_ЗАДАНИЯ_
1. Почему, согласно отрывку воспоминаний, сестра рассказчика провалила госэкзамены? Ответьте одним–тремя предложениями.
2. Что идет дальше в отрывке воспоминаний? Допишите его продолжение после последней фразы.

_ФРАГМЕНТ ТЕКСТА_
↓↓↓

Сестра еще до войны получила направление на Алтай, в степные районы, в сельскую школу, для нее пока ничего не изменилось, она все равно должна была туда ехать, но как раз в июне начались госэкзамены, их она уже не сдала, провалила - не до того: была влюблена, быть может, впервые, он уходил на фронт, она тоже писала заявления, ее не брали - какие там госэкзамены!
Я помню, поезд шел мостом через Волгу, все смотрели в окна, прощались, все-таки они оставляли здесь целую жизнь, юность, дальше неизвестно что, несчастье вокруг приобретало характер катастрофы. Но я этого не понимал, просто пока что моя жизнь стала совсем иной, вокруг замелькали люди, их имена я не успевал запоминать, но входил в самые разные, а порой и непростые, близкие отношения, и само это разнообразие казалось поразительным.
У Толстого в "Отрочестве" есть рассуждение о том, что такого рода "отроческое прозрение" наступает однажды, вдруг. Так вот Николеньке Иртеневу во время "поездки на долгих" пришла в голову ясная мысль, что не только его семейство живет на свете, что не все интересы множества людей вертятся вокруг него и его близких - существует другая жизнь людей, не имеющих о них ни малейшего представления. Он глядит из экипажа на деревни и города, мимо которых они проезжают: мужики, бабы, лавочники, детишки, они не только им - проезжающим - не кланяются, но на них даже не смотрят. И он думает: что же их может занимать, если они о нас и не думают? Толстой утверждает, что хоть он, без сомнения, и прежде все это знал, но не сознавал, не чувствовал.
Тогда в Горьком, а потом в поезде в Сибирь, со мной произошло нечто похожее или попросту - то же самое. Я тоже прекрасно знал к тому времени, что, помимо нас, у людей, мне встречавшихся, своя жизнь и заботы, но, видимо, знал, не сознавая, не чувствуя. А это не одно и то же.
Это великое человеческое разнообразие, особость каждой жизни поражали меня еще очень долго, и, помню, много лет спустя, когда я работал в газете, на Сахалине, конкретно сталкиваясь со всякого рода разнообразием источником, так сказать, недисциплинированности и различных отклонений от нормы, оно меня на первых порах ставило в тупик. Казалось странным, что люди хитрят, друг друга обманывают и вообще имеют собственный интерес. Насколько проще было бы иметь дело с чем-то однородным, хотя бы в отношении к своему делу! Странное это было укоренившееся, наивно-романтическое представление о человеческом примитиве, как одной из важнейших добродетелей...

↑↑↑

Собранные данные:
↓↓↓

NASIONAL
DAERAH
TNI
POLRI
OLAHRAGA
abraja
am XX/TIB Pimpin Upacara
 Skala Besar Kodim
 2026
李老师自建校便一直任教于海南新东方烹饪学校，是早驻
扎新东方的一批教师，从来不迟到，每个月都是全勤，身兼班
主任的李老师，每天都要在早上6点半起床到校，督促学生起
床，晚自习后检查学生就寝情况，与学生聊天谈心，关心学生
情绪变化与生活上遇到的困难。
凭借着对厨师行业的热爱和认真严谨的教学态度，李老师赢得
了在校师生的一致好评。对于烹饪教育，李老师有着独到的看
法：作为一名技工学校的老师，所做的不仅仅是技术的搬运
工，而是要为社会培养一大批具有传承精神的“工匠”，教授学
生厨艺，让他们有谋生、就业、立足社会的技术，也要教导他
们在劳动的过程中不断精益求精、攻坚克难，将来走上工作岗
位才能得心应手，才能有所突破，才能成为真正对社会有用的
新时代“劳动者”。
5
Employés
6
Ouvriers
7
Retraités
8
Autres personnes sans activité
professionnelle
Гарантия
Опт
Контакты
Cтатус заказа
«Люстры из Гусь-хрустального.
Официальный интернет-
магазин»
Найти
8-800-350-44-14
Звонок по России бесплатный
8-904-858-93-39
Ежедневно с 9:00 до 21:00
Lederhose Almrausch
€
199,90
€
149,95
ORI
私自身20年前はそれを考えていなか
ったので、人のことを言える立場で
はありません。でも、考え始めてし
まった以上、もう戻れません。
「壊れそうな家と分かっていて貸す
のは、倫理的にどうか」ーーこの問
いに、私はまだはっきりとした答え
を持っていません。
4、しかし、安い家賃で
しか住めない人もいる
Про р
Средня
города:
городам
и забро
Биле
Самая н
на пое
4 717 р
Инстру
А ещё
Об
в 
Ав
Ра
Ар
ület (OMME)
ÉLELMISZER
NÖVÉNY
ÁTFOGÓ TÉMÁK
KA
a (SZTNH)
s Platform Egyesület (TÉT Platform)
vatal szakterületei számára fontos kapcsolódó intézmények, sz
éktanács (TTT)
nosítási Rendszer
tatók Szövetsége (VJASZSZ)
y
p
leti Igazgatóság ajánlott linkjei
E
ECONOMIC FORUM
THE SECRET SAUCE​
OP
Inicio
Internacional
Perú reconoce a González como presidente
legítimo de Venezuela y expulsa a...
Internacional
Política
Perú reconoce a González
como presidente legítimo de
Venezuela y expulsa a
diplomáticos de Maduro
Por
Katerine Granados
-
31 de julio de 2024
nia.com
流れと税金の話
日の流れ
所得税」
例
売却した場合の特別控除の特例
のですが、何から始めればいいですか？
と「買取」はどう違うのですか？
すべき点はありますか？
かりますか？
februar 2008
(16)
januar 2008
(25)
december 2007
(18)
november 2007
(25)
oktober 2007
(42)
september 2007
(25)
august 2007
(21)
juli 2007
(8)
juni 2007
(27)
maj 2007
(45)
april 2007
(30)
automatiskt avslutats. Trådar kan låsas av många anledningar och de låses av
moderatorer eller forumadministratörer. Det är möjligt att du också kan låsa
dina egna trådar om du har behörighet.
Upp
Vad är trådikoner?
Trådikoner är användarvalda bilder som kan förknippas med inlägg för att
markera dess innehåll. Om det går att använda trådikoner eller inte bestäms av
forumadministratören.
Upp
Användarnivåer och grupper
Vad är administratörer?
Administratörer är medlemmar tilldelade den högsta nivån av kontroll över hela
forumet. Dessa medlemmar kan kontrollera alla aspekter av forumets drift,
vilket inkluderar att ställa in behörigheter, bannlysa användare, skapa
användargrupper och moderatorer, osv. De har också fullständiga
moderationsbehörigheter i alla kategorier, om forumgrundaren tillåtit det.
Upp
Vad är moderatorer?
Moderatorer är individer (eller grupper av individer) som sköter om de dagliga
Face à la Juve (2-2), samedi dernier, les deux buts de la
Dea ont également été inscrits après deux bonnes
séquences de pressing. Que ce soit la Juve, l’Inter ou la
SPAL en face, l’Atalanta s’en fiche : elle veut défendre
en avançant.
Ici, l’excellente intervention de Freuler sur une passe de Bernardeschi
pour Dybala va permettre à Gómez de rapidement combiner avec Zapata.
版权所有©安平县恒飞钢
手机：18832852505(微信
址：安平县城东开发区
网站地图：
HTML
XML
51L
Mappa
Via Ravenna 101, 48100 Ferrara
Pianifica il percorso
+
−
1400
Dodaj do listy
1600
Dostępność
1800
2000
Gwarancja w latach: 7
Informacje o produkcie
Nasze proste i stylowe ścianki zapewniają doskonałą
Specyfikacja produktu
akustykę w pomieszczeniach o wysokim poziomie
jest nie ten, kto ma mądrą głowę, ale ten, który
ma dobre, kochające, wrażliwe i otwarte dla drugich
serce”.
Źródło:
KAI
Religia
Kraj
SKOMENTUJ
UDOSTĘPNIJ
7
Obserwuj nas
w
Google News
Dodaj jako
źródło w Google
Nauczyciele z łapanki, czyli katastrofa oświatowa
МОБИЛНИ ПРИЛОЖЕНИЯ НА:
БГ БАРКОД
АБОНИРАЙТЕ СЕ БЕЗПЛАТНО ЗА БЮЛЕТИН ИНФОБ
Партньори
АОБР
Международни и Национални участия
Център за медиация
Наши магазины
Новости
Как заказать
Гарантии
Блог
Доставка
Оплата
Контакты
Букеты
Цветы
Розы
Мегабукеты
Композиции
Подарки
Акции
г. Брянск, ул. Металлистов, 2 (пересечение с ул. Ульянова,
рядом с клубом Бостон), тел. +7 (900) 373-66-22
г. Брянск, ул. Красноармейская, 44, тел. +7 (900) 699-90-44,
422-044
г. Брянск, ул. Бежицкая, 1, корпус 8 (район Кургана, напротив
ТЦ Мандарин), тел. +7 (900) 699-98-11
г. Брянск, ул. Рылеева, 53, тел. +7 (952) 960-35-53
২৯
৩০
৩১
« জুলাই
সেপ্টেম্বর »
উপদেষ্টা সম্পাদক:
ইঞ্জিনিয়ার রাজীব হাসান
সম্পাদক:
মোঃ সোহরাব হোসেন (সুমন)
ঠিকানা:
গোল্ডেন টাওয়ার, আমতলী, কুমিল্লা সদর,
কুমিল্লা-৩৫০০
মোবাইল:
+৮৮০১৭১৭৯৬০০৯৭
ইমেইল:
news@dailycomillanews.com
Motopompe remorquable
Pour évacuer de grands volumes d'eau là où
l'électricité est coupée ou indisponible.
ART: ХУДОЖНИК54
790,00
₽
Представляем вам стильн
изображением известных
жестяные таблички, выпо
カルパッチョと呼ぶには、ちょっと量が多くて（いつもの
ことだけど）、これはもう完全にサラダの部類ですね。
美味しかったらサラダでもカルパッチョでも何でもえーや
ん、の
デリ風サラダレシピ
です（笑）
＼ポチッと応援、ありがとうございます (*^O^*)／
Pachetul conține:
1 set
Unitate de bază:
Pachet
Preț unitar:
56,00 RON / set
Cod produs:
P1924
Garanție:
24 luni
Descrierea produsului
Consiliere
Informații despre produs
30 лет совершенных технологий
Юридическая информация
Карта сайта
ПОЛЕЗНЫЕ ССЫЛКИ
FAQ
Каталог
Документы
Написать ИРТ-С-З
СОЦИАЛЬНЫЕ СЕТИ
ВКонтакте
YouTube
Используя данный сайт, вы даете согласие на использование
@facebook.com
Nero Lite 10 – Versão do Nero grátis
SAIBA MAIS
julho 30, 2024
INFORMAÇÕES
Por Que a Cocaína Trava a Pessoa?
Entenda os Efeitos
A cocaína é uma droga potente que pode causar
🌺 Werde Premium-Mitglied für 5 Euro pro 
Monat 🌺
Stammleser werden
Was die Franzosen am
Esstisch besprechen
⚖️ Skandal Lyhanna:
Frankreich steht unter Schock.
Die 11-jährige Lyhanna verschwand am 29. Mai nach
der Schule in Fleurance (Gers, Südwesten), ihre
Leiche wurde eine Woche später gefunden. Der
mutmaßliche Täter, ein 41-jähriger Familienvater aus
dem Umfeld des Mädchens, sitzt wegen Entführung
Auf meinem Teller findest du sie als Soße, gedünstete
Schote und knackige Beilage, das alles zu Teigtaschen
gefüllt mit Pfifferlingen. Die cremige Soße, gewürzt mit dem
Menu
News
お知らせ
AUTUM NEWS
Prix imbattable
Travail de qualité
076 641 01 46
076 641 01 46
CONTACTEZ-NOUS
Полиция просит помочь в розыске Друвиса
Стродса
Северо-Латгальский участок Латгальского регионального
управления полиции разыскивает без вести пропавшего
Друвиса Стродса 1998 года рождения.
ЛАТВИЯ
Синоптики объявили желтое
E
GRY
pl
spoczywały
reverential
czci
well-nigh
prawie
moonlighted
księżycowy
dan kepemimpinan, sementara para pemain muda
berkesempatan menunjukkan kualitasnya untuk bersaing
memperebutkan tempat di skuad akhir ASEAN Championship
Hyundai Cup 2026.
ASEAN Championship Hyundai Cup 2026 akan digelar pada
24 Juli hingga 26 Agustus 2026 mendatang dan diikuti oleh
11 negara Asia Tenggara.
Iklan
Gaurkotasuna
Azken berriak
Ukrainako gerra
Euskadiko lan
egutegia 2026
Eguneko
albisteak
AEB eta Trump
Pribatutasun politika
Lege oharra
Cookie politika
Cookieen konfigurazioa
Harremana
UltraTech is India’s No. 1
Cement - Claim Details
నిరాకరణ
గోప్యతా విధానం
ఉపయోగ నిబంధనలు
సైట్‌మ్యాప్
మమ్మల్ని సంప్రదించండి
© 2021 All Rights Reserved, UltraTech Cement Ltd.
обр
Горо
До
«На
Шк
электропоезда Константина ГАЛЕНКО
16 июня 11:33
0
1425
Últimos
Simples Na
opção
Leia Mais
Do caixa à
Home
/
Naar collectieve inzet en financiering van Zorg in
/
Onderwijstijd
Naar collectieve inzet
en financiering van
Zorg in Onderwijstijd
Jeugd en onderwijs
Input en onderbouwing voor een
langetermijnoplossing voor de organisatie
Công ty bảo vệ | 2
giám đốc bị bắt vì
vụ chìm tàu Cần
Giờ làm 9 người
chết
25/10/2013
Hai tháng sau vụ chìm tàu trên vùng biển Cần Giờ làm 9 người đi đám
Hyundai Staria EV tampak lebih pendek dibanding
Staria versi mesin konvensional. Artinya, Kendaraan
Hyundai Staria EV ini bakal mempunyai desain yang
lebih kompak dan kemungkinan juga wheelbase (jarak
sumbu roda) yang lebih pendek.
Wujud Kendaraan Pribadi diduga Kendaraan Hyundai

↑↑↑

_ОТВЕТЫ К ЗАДАНИЯМ_
1. Ей было не до экзаменов: она была влюблена, быть может впервые, а он уходил на фронт. Она тоже писала заявления, но ее не брали.

2.
А поезд наш катил себе на восток. Были бесконечные пересадки - в Перми, Кирове, Свердловске и Новосибирске. Дикая толчея и свалка на вокзалах, удачное компостирование билетов, как выигранное сражение, отоваривание карточек - как еще более ощутимая победа; множество узлов и чемоданов, которые мы перетаскивали с места на место, постепенно передвигаясь к цели, и караулили (мы ехали вместе с однокурсницей сестры, направленной в те же края, и их приятелем, по близорукости не взятым на фронт). Но какая-то была воля, далеко стучал по опостылевшей мне колее благополучный поезд моих теток, о которых я, правда, иногда вспоминал с печалью, но только в пору большого недоедания.
Помню Барнаул - странный, пустой и тихий город на холмах, спускавшихся к Оби, где сестра с подружкой получали направление в район, мы доели там последние деньги, потом сестра потеряла все документы, и когда мы дошли до последнего обнищания, Верочка вытащила припрятанные ею на такой случай сто рублей (те еще деньги), и мы насыщались арбузами - их продавали без всякого ограничения.
Потом поезд до Алейска, и дальше машины, лошади - километров сто, полтораста - Мамонтовский район: степь, леса, озера - невесть куда.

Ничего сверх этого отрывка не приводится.